On suit donc Susan, galeriste désabusée par la tournure que prend sa vie et qui reçoit un manuscrit qui lui est dédié de la part d'Edward, son ex-mari écrivain qu'elle n'a pas revu depuis 19 ans. Le casting et l’interprétation sont parfaits, mais ce n'est pas vraiment une surprise à la vue des différents noms proposés ici. Je ne connaissais pas par contre Aaron Taylor-Johnson, qui, je l'ai découvert à posteriori, a reçu plusieurs distinctions suite à cette prestation (notamment le Golden Globe du meilleur acteur dans un second rôle). Rien d'étonnant à cela vu qu'il est ici simplement bluffant.
Son interprétation du violeur/assassin redneck psychopathe dénué de tout regret donne rapidement envie de devenir meurtriers nous-mêmes pour lui régler son compte, ce qui est peut être considéré comme un bon gage de la qualité de l'acting.
La narration se fait sur trois plans (passé, présent, et la lecture du livre par Susan), ce qui peut être déstabilisant pour un spectateur qui ne sait pas du tout dans quoi il s'engage ou qui n'a pas la volonté de tenter d'interpréter le film. Ça n'est pas du Lynch, mais ça reste complexe. J'en veux pour preuve les "J'ai rien compris" et autres rires nerveux auxquels j'ai eu droit dans ma salle au déroulé du générique de fin. Viens s'ajouter à cela une certaine volonté que semble avoir le réalisateur de balader son auditoire.
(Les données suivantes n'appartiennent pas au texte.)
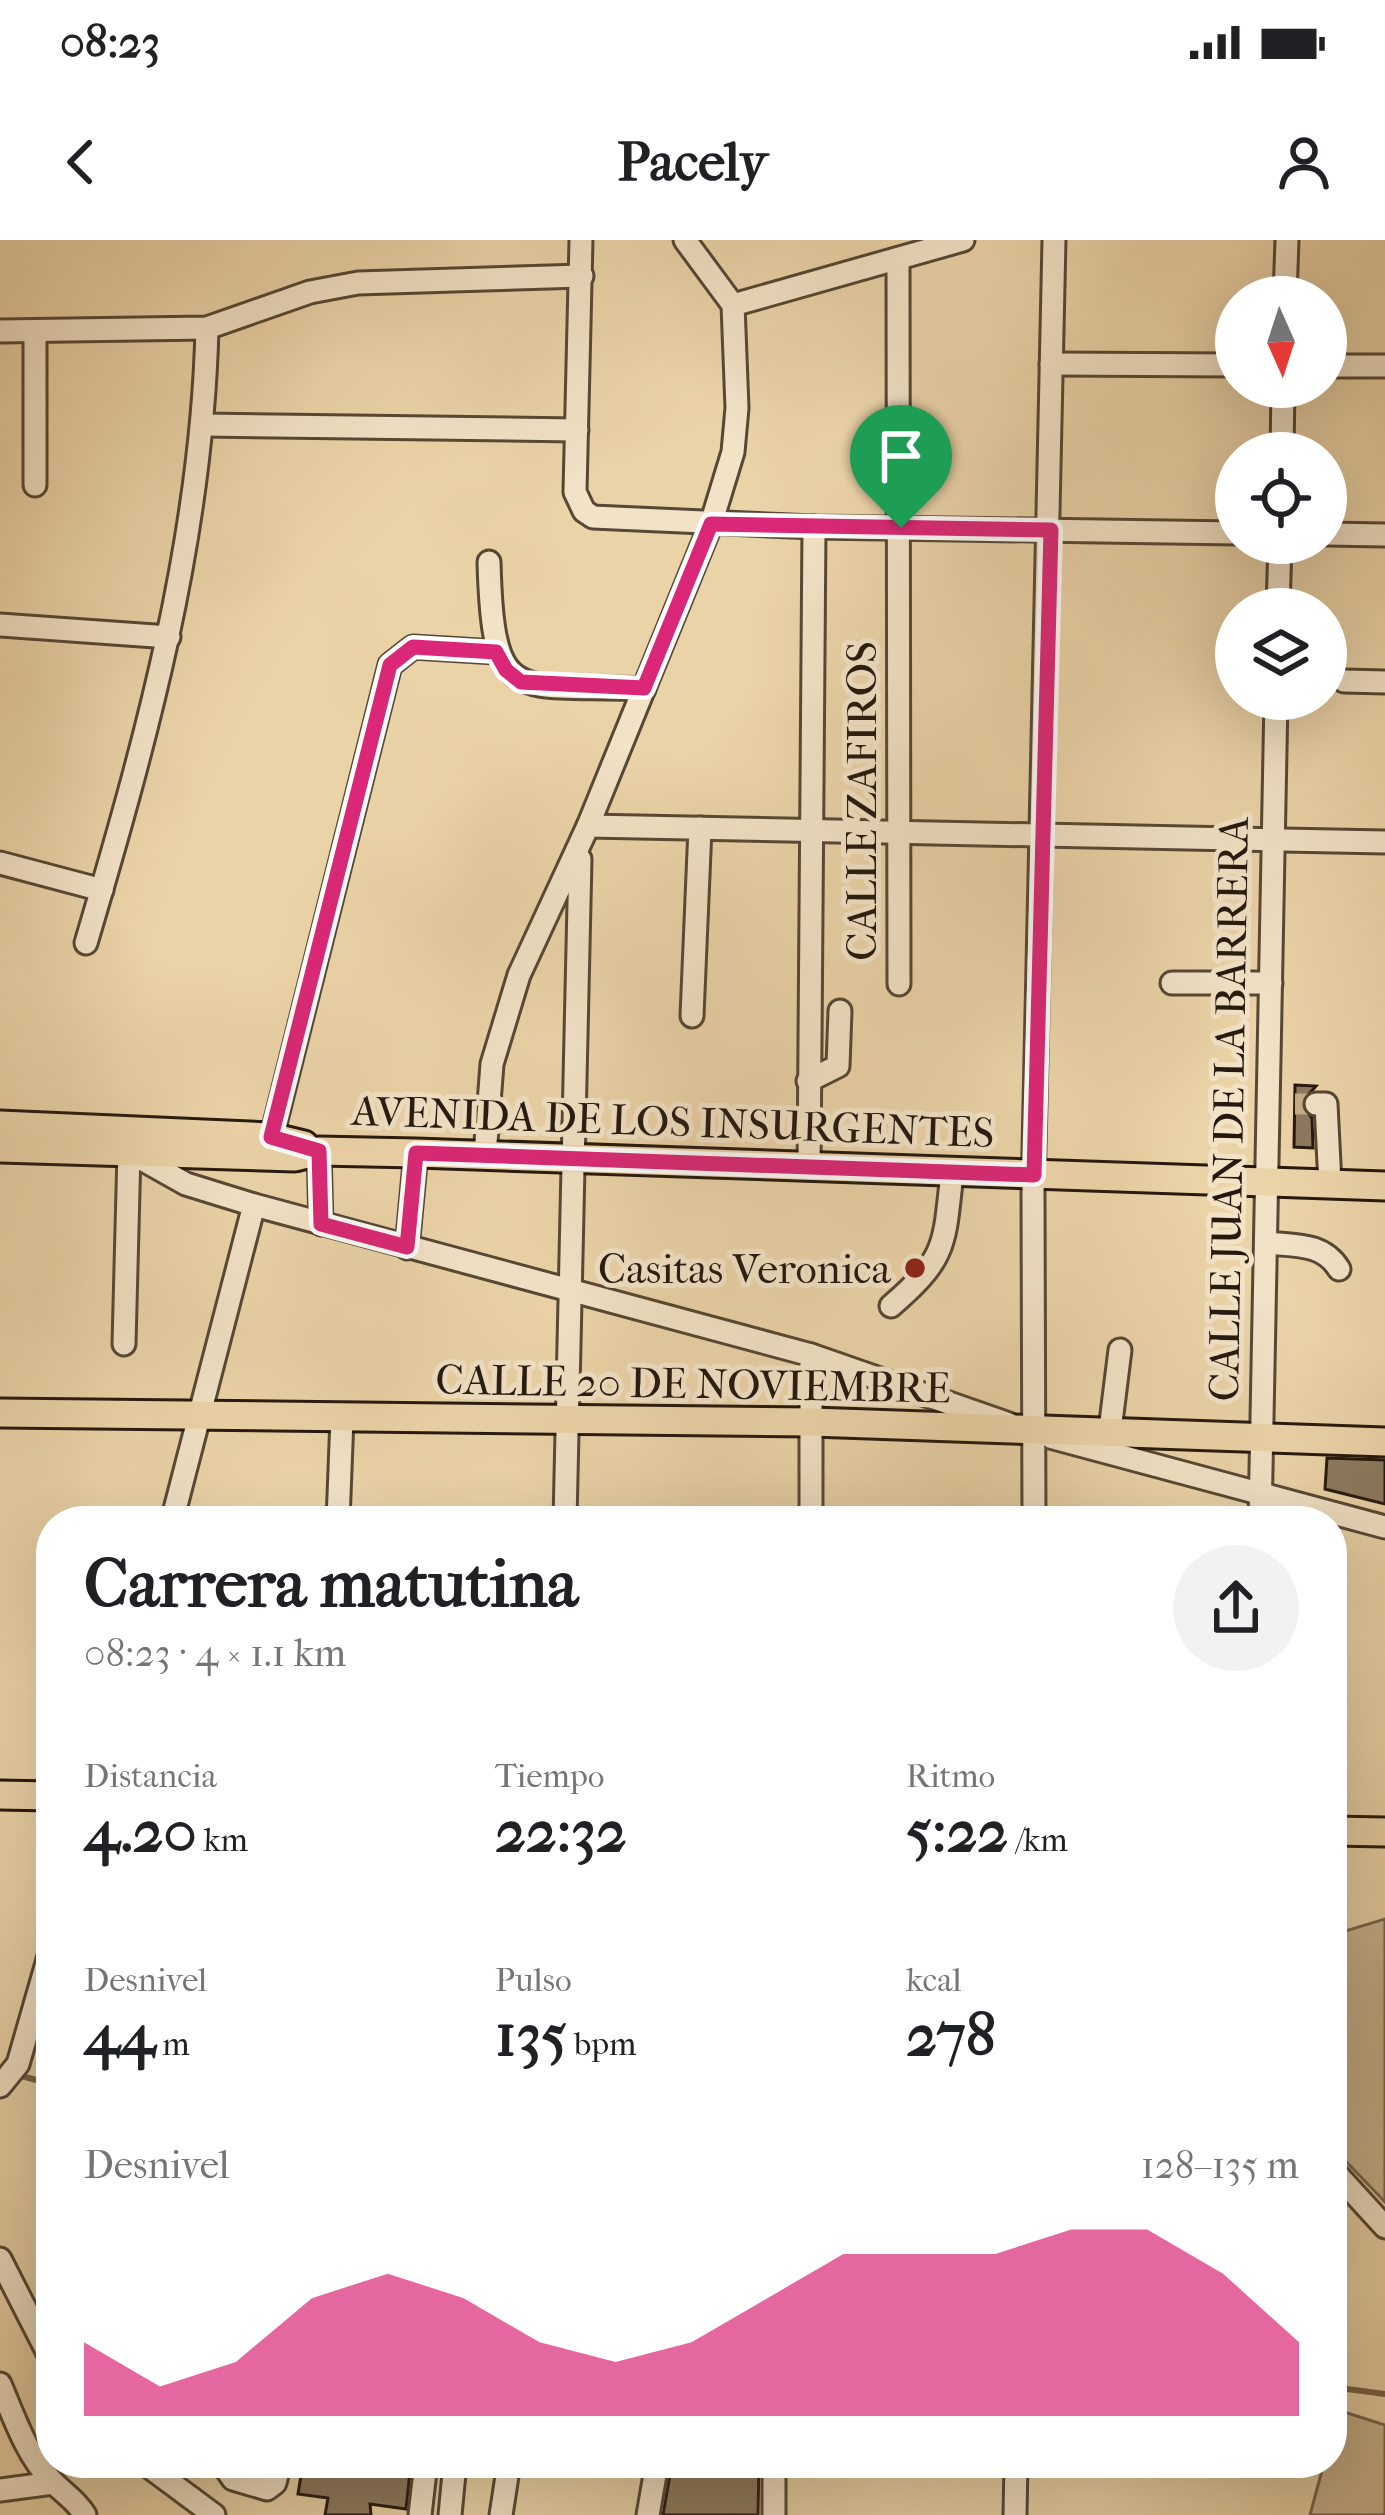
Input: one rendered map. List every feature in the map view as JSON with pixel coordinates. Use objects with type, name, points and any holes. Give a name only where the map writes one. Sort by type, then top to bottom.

Je pense notamment à la ressemblance physique très claire entre Amy Adams et Isla Fisher, qui me parait trop évidente pour être une coïncidence.
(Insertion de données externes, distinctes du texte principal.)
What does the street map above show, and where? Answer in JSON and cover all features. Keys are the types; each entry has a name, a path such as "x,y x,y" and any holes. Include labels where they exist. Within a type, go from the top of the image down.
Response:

Cette volonté apparente est parfois contrebalancée par des scènes manquant de subtilité destinées à aider le spectateur dans l'interprétation du film, on peut avoir l'impression que Tom Ford a eu peur d’être allé trop loin et d'avoir perdu son monde.
Je pense bien sûr au passage du tableau REVENGE dans la galerie d'art.
Vue la tri-dimensionnalité du récit et le scénario plus complexe que la moyenne, j'ai eu tendance a élaborer pas mal de théories et a interpréter le film bien au-delà de la façon dont, je pense, il doit l'être. On ne va pas dire que j'ai été déçu par le final car ce n'est pas le cas, mais disons que l'on ressent un petit moment de solitude quand la vérité éclate et que toutes vos théories tombent à plat. Presque un "c'est tout ?" Mais je reparlerais du final plus tard. Personnellement, j'ai vu le film comme une réflexion sombre sur ce que l'on possède, ce que l'on gagne où l'on perd selon nos choix de vie, sur la vengeance et le regret. Entre autres.
Tout cela est exprimé métaphoriquement par le mari de Susan dans son livre, qui se révèle en fait être un message pour lui faire comprendre ce qu'il a vécu, ressenti suite à leur séparation et à l'avortement, la façon dont il a tenté de le surmonter, et qui est aussi au final une vengeance envers elle.
Les scènes les plus chargées émotionnellement se trouvent dans le récit d'Edward, et c'est un peu dommage dans le sens ou ça reste un récit dans le récit, et que ça a du coup un peu moins d'impact. Néanmoins, on a pas de mal a ressentir l’intensité des situations. Le final, qui est assez ouvert et sujet à plusieurs interprétations qui peuvent pas mal changer la morale du film
(Edward a t'il survécu et n'est-il simplement pas venu au rendez-vous pour se venger ou n'a t'il pas surmonté sa propre faiblesse dont on nous abreuve durant tout le film et fini par se suicider ? Personnellement je penche pour la première option, mais le fait que son personnage dans le bouquin meurre m'a donné quelques doutes)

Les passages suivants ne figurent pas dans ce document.